======== SELECTED EXCERPT ========
Changing variables to get dimensionless variables:
\begin{equation}
I_{s}=8R^{2}T^{2}e^{-\beta W}\left(\frac{m}{\pi}\right)\int_{0}^{\infty}e^{-x^{2}}x^{3}dx=\left(\frac{4mR^{2}}{\pi}\right)T^{2}e^{-\beta W}
\end{equation}
For the Boltzmann approximation to be valid we must demand that for the lowest energy (here - $mv_{\mathrm{min}}^{\prime2}/2=0$) $e^{\beta\left(\epsilon_{\mathrm{min}}-\mu\right)}\gg1$, which means that $-\frac{\mu}{T}\gg1$, or $\mu\ll-T$.
%%%%%%%%%%%%%
\Dn
(2)
========
| EXERCISE REQUIREMENTS |
Could you continue the emission-current derivation above, starting after its last line?
======== SOURCE DATA ========
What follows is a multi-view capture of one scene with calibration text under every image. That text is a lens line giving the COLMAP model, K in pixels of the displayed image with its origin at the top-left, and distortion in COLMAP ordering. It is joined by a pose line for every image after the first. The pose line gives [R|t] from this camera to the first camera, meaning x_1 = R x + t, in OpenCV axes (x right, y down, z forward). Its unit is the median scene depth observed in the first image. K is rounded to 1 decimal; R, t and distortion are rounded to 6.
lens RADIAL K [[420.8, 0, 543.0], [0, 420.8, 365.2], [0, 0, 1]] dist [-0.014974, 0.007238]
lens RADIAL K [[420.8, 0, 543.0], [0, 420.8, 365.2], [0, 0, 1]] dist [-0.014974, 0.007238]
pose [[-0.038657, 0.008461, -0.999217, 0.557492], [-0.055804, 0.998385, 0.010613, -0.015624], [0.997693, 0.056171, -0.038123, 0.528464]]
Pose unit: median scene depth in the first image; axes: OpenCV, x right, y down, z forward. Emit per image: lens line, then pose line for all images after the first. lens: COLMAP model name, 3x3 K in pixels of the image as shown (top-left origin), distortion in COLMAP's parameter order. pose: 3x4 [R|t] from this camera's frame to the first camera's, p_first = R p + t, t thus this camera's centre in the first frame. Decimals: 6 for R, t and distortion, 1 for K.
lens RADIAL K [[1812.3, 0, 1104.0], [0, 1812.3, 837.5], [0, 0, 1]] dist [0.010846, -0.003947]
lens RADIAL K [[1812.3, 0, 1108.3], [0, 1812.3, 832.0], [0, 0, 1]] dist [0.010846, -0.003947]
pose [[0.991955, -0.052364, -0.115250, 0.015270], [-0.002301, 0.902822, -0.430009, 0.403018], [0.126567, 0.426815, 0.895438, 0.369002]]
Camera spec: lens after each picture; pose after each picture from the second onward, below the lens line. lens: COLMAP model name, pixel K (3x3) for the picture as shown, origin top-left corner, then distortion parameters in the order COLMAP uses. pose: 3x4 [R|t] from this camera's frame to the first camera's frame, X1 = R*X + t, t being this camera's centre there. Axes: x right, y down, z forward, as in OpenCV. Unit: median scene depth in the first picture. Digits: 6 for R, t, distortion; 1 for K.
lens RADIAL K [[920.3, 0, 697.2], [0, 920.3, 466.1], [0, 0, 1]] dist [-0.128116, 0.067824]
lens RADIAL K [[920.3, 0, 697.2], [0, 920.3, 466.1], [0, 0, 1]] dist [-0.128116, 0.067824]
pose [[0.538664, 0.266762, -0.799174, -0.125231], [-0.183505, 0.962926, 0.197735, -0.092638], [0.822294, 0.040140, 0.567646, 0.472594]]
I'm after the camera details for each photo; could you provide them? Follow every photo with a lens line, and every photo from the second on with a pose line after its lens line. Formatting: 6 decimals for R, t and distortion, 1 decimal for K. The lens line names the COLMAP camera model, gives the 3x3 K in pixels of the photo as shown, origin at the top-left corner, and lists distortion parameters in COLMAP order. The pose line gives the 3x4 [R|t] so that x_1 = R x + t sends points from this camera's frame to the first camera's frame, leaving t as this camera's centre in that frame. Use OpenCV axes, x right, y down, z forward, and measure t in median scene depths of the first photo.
========
| EXPECTED OUTPUT |
In the above relation we see that the thermionic emission here is proportional to $T^2 e^{\beta W}$. If there is no stopping voltage the energetic barrier an electron has to pass is $W$. When there is stopping voltage the energetic barrier becomes
\begin{equation}
\mu_{\mathrm{anode}}-\mu_{\mathrm{cathode}}+W^{\prime}=W^{\prime}+eV_{\mathrm{battery}},
\end{equation}
so we expect that the expression for the current will be:
\begin{equation}
I\propto T^{2}e^{-\beta\left(W^{\prime}+eV_{\mathrm{battery}}\right)}
\end{equation}
We used $\propto$ because our argument does not account for the geometric prefactors.
%%%%%%%%%%%%%
\Dn
(2a)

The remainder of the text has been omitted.